• [DATA SUPPLIED]
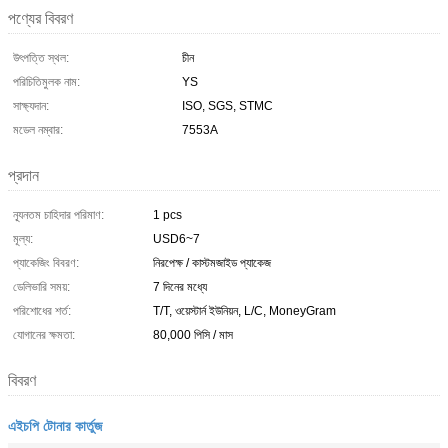
পণ্যের বিবরণ
উৎপত্তি স্থল:
চীন
পরিচিতিমুলক নাম:
YS
সাক্ষ্যদান:
ISO, SGS, STMC
মডেল নম্বার:
7553A
প্রদান
ন্যূনতম চাহিদার পরিমাণ:
1 pcs
মূল্য:
USD6~7
প্যাকেজিং বিবরণ:
নিরপেক্ষ / কাস্টমজাইড প্যাকেজ
ডেলিভারি সময়:
7 দিনের মধ্যে
পরিশোধের শর্ত:
T/T, ওয়েস্টার্ন ইউনিয়ন, L/C, MoneyGram
যোগানের ক্ষমতা:
80,000 পিসি / মাস
বিবরণ
এইচপি টোনার কার্তুজ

• [PROBLEM] The pictures are to be omitted, and the rest of the listing is to be transcribed exactly.

• [EXERCISE SOLUTION]
পণ্যের বিবরণ
উৎপত্তি স্থল:
চীন
পরিচিতিমুলক নাম:
YS
সাক্ষ্যদান:
ISO, SGS, STMC
মডেল নম্বার:
7553A
প্রদান
ন্যূনতম চাহিদার পরিমাণ:
1 pcs
মূল্য:
USD6~7
প্যাকেজিং বিবরণ:
নিরপেক্ষ / কাস্টমজাইড প্যাকেজ
ডেলিভারি সময়:
7 দিনের মধ্যে
পরিশোধের শর্ত:
T/T, ওয়েস্টার্ন ইউনিয়ন, L/C, MoneyGram
যোগানের ক্ষমতা:
80,000 পিসি / মাস
বিবরণ
এইচপি টোনার কার্তুজ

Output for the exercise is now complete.